Page-level text extractions:
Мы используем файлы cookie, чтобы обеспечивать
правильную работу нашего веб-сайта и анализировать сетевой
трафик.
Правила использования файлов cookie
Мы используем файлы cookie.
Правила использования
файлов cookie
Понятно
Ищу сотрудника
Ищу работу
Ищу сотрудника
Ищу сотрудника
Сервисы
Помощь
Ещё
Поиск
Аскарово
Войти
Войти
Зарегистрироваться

...

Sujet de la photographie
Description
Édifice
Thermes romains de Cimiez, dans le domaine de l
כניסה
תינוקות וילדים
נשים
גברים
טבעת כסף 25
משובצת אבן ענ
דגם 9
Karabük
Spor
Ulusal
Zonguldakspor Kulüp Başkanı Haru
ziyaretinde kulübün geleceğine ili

WORK ORDER:
Edit the lines from the line with "Sujet de la photographie" to the line with "ziyaretinde kulübün geleceğine ili", replacing "Description" with "Légende" and leaving everything else the same. Give back only those lines.

SOLVED EXERCISE:
Sujet de la photographie
Légende
Édifice
Thermes romains de Cimiez, dans le domaine de l
כניסה
תינוקות וילדים
נשים
גברים
טבעת כסף 25
משובצת אבן ענ
דגם 9
Karabük
Spor
Ulusal
Zonguldakspor Kulüp Başkanı Haru
ziyaretinde kulübün geleceğine ili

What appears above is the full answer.